The U.S. government has moved closer to nabbing two prized catches. Martha Stewart has been sentenced to five months in prison, five months under house arrest, and a $30,000 fine for lying about noncriminal activity. She will remain free while appealing her convictions. Former world chess champion Bobby Fischer may be turned over to U.S. authorities by the Japanese government for his 1992 defiance of a ban on travel to Yugoslavia, site of his rematch with Russian chess great Boris Spassky. Fischer faces 10 years in prison and a $50,000 fine.
Neither Stewart nor Fischer, however unattractive their private lives may be, should be facing prison time or other legal sanctions.

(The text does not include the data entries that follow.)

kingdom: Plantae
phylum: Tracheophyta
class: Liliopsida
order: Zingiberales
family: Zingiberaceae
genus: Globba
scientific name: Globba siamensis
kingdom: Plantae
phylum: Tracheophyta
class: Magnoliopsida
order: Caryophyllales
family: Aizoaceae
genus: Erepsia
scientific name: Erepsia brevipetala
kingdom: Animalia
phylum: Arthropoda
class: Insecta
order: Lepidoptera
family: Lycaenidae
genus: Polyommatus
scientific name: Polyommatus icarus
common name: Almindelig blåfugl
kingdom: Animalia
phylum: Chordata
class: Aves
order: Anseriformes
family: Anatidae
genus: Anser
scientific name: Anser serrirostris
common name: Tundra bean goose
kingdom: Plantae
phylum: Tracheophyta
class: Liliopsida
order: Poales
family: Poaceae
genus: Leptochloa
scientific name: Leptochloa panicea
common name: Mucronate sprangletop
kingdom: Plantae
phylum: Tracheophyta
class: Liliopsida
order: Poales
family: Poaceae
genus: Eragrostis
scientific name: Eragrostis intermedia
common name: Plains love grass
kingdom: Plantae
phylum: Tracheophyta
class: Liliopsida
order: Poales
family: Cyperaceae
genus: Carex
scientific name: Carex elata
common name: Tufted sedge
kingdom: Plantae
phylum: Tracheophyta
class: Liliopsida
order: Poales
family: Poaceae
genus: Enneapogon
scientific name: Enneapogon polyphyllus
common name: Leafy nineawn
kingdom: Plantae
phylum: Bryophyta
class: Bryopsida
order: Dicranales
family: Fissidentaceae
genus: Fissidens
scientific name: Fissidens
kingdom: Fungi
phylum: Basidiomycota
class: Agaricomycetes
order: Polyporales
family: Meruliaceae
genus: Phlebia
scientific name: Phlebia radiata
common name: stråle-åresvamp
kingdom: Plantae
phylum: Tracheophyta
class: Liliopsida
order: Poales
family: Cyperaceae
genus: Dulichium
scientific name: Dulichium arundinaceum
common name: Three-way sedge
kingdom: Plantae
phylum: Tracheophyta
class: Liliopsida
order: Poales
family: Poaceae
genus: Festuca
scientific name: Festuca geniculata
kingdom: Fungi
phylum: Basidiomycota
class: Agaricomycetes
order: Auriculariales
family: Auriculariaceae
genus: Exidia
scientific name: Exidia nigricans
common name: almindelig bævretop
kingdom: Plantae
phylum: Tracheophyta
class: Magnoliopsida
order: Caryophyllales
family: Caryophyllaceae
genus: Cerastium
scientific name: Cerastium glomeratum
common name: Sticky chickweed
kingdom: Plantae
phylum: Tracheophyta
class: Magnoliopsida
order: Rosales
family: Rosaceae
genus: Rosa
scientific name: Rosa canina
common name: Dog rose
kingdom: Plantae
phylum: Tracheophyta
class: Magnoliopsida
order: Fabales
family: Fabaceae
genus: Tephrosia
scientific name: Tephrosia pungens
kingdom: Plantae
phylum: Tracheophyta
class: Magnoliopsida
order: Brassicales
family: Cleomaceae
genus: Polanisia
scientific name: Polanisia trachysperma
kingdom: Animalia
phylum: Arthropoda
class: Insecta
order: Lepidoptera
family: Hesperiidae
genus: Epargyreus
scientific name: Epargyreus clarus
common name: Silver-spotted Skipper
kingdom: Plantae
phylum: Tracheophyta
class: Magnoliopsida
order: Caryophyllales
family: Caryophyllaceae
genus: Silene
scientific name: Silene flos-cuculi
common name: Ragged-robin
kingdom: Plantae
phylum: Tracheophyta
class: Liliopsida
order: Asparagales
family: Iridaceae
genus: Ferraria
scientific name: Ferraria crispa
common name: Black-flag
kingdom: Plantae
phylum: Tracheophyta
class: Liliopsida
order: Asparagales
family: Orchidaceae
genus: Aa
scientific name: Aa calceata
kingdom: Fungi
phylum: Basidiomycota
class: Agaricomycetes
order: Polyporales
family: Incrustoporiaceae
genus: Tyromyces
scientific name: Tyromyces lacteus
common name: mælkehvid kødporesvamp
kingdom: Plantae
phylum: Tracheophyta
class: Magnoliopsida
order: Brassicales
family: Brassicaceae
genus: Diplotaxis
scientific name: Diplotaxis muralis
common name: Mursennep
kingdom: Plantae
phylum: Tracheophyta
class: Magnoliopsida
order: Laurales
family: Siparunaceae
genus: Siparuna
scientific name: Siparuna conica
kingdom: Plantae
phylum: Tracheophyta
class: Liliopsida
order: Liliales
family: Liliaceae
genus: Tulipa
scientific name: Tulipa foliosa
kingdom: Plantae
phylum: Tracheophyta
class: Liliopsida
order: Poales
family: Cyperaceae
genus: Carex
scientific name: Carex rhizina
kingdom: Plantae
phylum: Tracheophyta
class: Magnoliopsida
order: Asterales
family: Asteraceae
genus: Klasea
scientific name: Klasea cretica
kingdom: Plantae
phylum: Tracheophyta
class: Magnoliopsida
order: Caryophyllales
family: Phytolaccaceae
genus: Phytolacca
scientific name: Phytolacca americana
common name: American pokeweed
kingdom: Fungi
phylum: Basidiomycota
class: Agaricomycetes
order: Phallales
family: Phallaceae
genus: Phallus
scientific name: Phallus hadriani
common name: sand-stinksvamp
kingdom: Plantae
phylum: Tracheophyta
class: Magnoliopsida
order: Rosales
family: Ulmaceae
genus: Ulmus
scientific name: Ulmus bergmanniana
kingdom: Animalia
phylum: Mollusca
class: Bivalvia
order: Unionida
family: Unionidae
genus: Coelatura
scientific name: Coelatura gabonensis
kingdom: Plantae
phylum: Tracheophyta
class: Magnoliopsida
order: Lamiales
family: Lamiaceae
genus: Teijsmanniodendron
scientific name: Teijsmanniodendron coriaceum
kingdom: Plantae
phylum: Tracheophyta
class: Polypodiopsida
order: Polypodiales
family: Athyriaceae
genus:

Stewart was convicted of lying to government investigators. According to the indictment, she told investigators that she sold about 4,000 shares in a pharmaceutical company in 2001 because she had arranged with her stock broker to sell when the price fell below a certain level. The government persuaded a jury that in fact she sold because her broker tipped her off that the company’s CEO was suddenly trying to sell all his shares. (The CEO had gotten advance word that the Food and Drug Administration was about to turn down his application for an anti-cancer drug. The FDA has since changed its mind about the drug.)
Stewart’s case is often reported as involving insider trading. But Stewart was not an insider, and the government never brought that charge against her. Thus she was charged with lying, while not under oath, about something she did that was not illegal. For this she is facing nearly half a year in prison, followed by confinement at home, and a fine.
U.S. attorneys possess powers that would put the Inquisition and Star Chamber to shame. Insider trading is a hopelessly vague legal concept that has been applied in bizarre cases. Whether or not Stewart lied when she spoke to investigators, it is certain that she knew she was entering a legal Twilight Zone in which anything she said could be used against her. She would have been better off saying nothing, but that does not change the fact that the government has the abusive power to go on fishing expeditions. It can question people in search of charges and then hit them with an “obstruction of justice” charge for their answers even though no evidence of actual wrongdoing is turned up. The Stewart case is a travesty of justice.
Fischer’s case, if anything, is even worse. In 1992 the eccentric Fischer, who is given to making morally outrageous statements about Jews and the 9/11 attacks, traveled to Yugoslavia to play a chess match against the man he beat for the championship 20 years earlier, Boris Spassky. (He won again.) At the time, the United Nations had U.S.-supported sanctions in place against Yugoslavia, which was ruled by Slobodan Milosevic and was in the midst of civil war. Fischer was charged with trading with the enemy. As the U.S. government put it in a letter to him in 1992, “We consider your presence in Yugoslavia for this purpose to be an exportation of services to Yugoslavia in the sense that the Yugoslav sponsor is benefitting from the use of your name and reputation.” For this he may face a decade behind bars.
In a free society, the government may not tell people where they can travel. Fischer did not go to Yugoslavia to plot attacks against Americans. He went to play chess. Neither the U.S. government nor the UN had legitimate authority to interfere.
Once again we have a case in which the government refuses to let peaceful citizens alone. Whatever one thinks of Fischer’s past conduct or inflammatory statements, he has done nothing deserving of criminal indictment and imprisonment.
If we measure a society’s decency by how much or little its government harasses people who have not aggressed against others, the United States is hurtling in an ominous direction.